▶ **SOURCE RECORDS**
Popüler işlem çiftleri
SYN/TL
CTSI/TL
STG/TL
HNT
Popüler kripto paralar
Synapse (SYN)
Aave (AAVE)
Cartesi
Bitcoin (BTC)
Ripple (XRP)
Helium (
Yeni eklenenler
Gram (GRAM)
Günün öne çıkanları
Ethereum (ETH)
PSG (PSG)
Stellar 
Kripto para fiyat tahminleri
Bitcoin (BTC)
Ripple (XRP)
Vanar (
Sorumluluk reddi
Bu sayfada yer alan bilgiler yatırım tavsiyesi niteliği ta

▶ **PROMPT**
Where the line containing "Kripto para fiyat tahminleri" appears in the records above, begin there and print every line through the last, exactly and with nothing else.

▶ **OUTPUT FOR THIS EXERCISE**
Kripto para fiyat tahminleri
Bitcoin (BTC)
Ripple (XRP)
Vanar (
Sorumluluk reddi
Bu sayfada yer alan bilgiler yatırım tavsiyesi niteliği ta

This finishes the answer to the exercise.